British record label owner and producer

John Ernest Abbey (born 8 July 1945) is a British-born record label owner, record producer, music agent and writer, who has been based in the United States since the 1970s.

==Biography==
He was born in London. In 1966 he founded the magazine initially called Home of the Blues, but soon renamed as Blues & Soul. The magazine became the leading black music journal in the UK, and Abbey remained its editor until the late 1970s.

Abbey founded music label Action Records in London in 1968, and specialist soul music label Contempo Records in 1973. 57 singles and 12 LP's were issued as Action Records. Contempo Records also operated as a small speciality record store from its headquarters at 42 Hanway Street in central London, which became known as an early source of American soul music for British customers. Both labels licensed R&B recordings from independent US labels for release in the UK. Contempo had hits with Tami Lynn's "I'm Gonna Run Away From You", and Dorothy Moore's "Misty Blue" and "Funny How Time Slips Away".

Abbey also worked as European A&R and promotions manager for Atlantic and Stax Records, promoting such artists as Aretha Franklin, Isaac Hayes and the Staple Singers to British and European audiences.

He married singer Tamiko Jones in 1977, and moved to Atlanta, Georgia, in 1978. He set up international tours for musicians including Curtis Mayfield and Clarence Carter.
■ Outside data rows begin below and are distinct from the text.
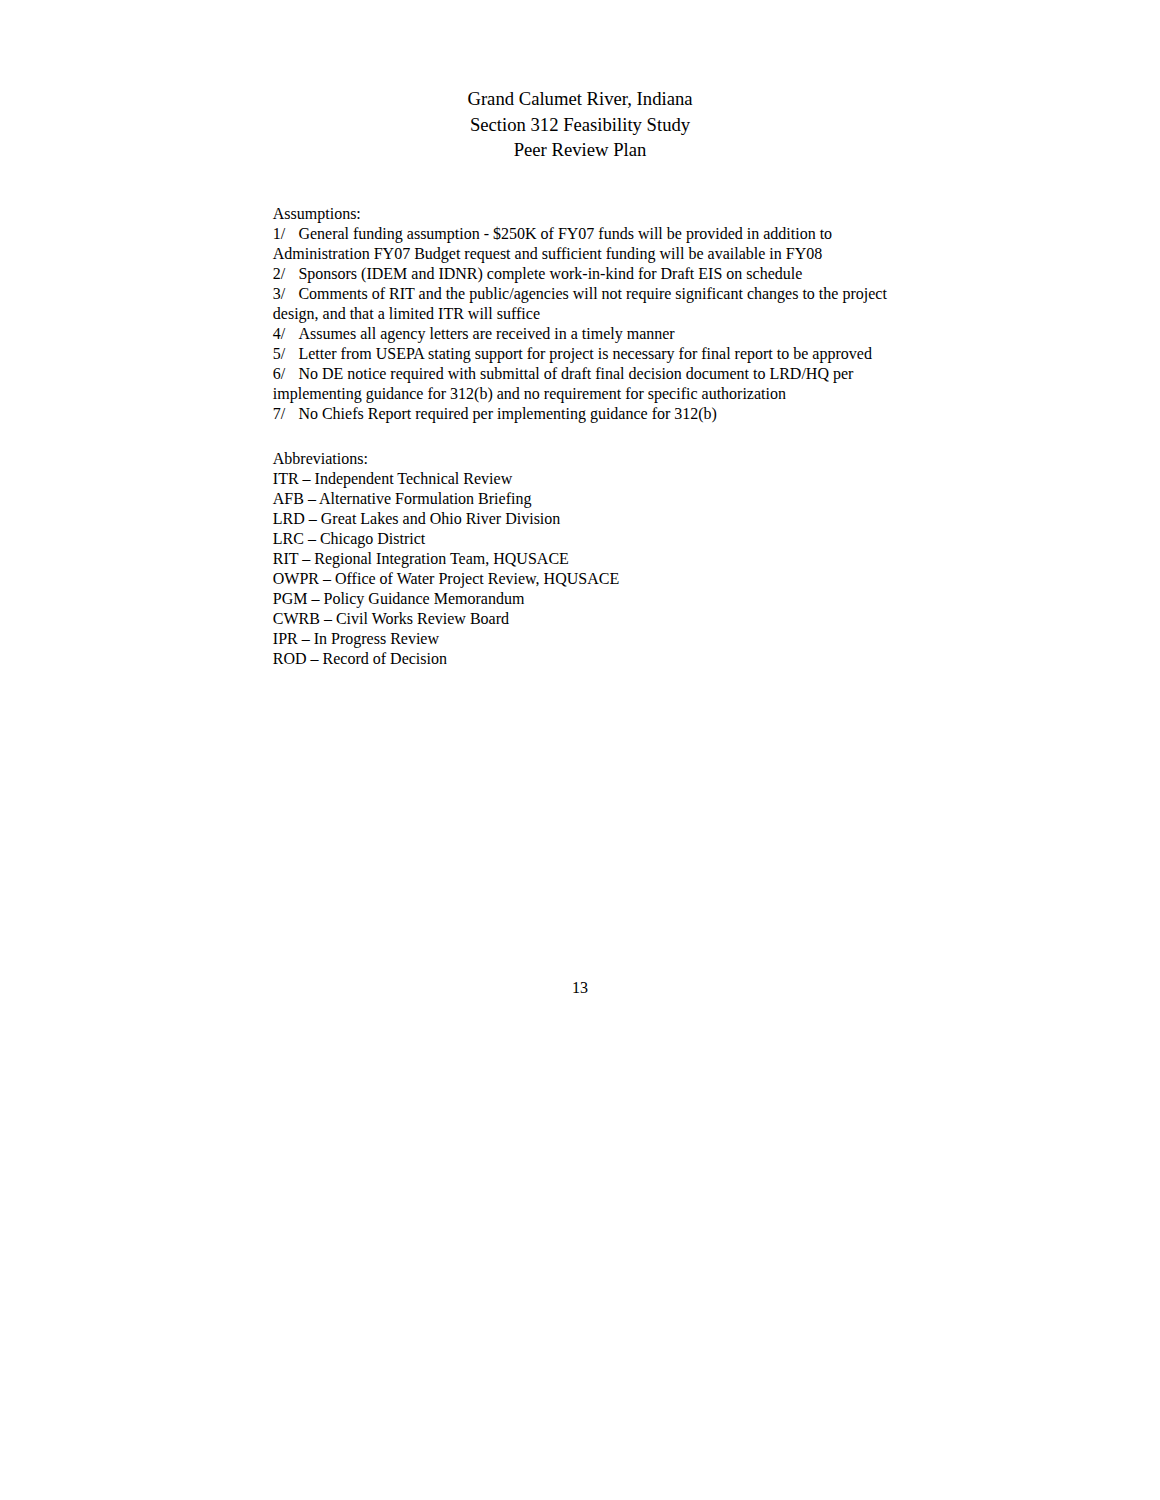Grand Calumet River, Indiana
Section 312 Feasibility Study
Peer Review Plan
Assumptions:
1/General funding assumption - $250K of FY07 funds will be provided in addition to Administration FY07 Budget request and sufficient funding will be available in FY08
2/Sponsors (IDEM and IDNR) complete work-in-kind for Draft EIS on schedule
3/Comments of RIT and the public/agencies will not require significant changes to the project design, and that a limited ITR will suffice
4/Assumes all agency letters are received in a timely manner
5/Letter from USEPA stating support for project is necessary for final report to be approved
6/No DE notice required with submittal of draft final decision document to LRD/HQ per implementing guidance for 312(b) and no requirement for specific authorization
7/No Chiefs Report required per implementing guidance for 312(b)
Abbreviations:
ITR – Independent Technical Review
AFB – Alternative Formulation Briefing
LRD – Great Lakes and Ohio River Division
LRC – Chicago District
RIT – Regional Integration Team, HQUSACE
OWPR – Office of Water Project Review, HQUSACE
PGM – Policy Guidance Memorandum
CWRB – Civil Works Review Board
IPR – In Progress Review
ROD – Record of Decision
13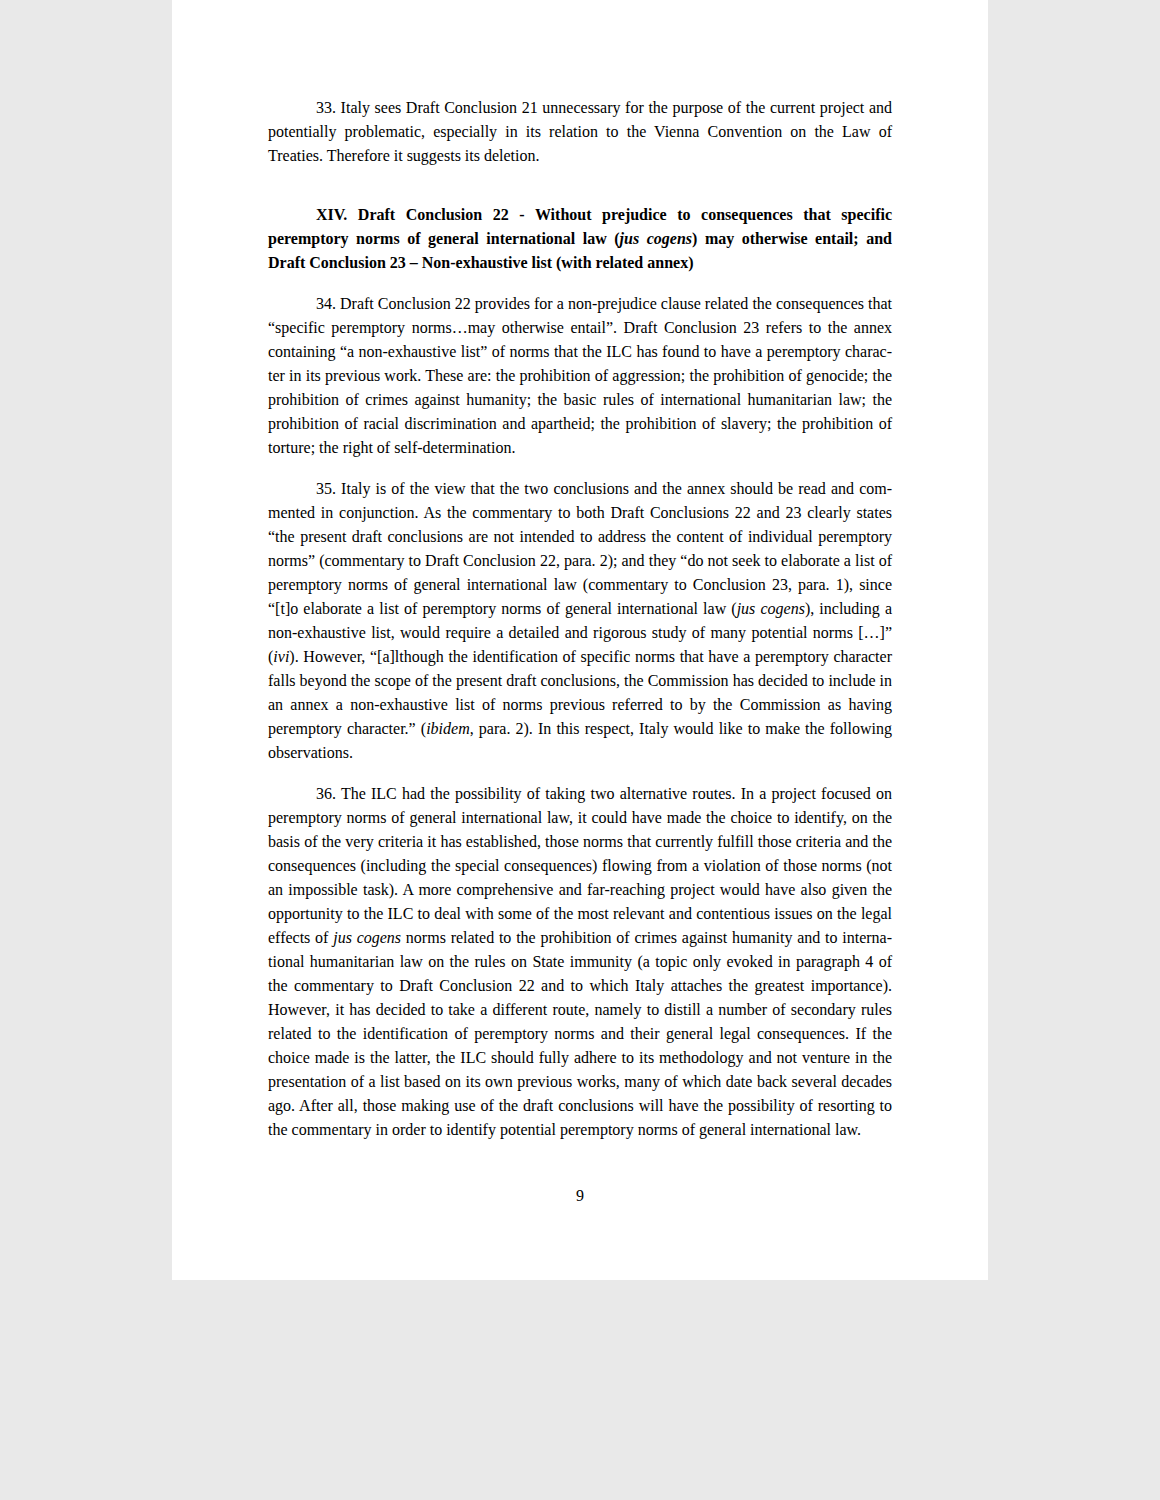33. Italy sees Draft Conclusion 21 unnecessary for the purpose of the current project and potentially problematic, especially in its relation to the Vienna Convention on the Law of Treaties. Therefore it suggests its deletion.
XIV. Draft Conclusion 22 - Without prejudice to consequences that specific peremptory norms of general international law (jus cogens) may otherwise entail; and Draft Conclusion 23 – Non-exhaustive list (with related annex)
34. Draft Conclusion 22 provides for a non-prejudice clause related the consequences that “specific peremptory norms…may otherwise entail”. Draft Conclusion 23 refers to the annex containing “a non-exhaustive list” of norms that the ILC has found to have a peremptory character in its previous work. These are: the prohibition of aggression; the prohibition of genocide; the prohibition of crimes against humanity; the basic rules of international humanitarian law; the prohibition of racial discrimination and apartheid; the prohibition of slavery; the prohibition of torture; the right of self-determination.
35. Italy is of the view that the two conclusions and the annex should be read and commented in conjunction. As the commentary to both Draft Conclusions 22 and 23 clearly states “the present draft conclusions are not intended to address the content of individual peremptory norms” (commentary to Draft Conclusion 22, para. 2); and they “do not seek to elaborate a list of peremptory norms of general international law (commentary to Conclusion 23, para. 1), since “[t]o elaborate a list of peremptory norms of general international law (jus cogens), including a non-exhaustive list, would require a detailed and rigorous study of many potential norms […]” (ivi). However, “[a]lthough the identification of specific norms that have a peremptory character falls beyond the scope of the present draft conclusions, the Commission has decided to include in an annex a non-exhaustive list of norms previous referred to by the Commission as having peremptory character.” (ibidem, para. 2). In this respect, Italy would like to make the following observations.
36. The ILC had the possibility of taking two alternative routes. In a project focused on peremptory norms of general international law, it could have made the choice to identify, on the basis of the very criteria it has established, those norms that currently fulfill those criteria and the consequences (including the special consequences) flowing from a violation of those norms (not an impossible task). A more comprehensive and far-reaching project would have also given the opportunity to the ILC to deal with some of the most relevant and contentious issues on the legal effects of jus cogens norms related to the prohibition of crimes against humanity and to international humanitarian law on the rules on State immunity (a topic only evoked in paragraph 4 of the commentary to Draft Conclusion 22 and to which Italy attaches the greatest importance). However, it has decided to take a different route, namely to distill a number of secondary rules related to the identification of peremptory norms and their general legal consequences. If the choice made is the latter, the ILC should fully adhere to its methodology and not venture in the presentation of a list based on its own previous works, many of which date back several decades ago. After all, those making use of the draft conclusions will have the possibility of resorting to the commentary in order to identify potential peremptory norms of general international law.
9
Abbey and Jones later divorced, and Abbey married Nina Easton, who had worked for CBS in Scandinavia. The pair established Ichiban Records in Atlanta in 1985, with a roster that expanded from soul music into blues, gospel, rock and hip-hop. Ichiban closed in the late 1990s.

After closing Ichiban Records, Abbey focused on arranging tours and promoting music to international audiences. He worked with a Japanese company to bring American artists such as Ben E. King to Japan. He also studied accounting and law. Abbey later managed The Three Degrees. In 2015, he was appointed CEO of Connor Ray Music, based in Houston, Texas, responsible for artists including Trudy Lynn.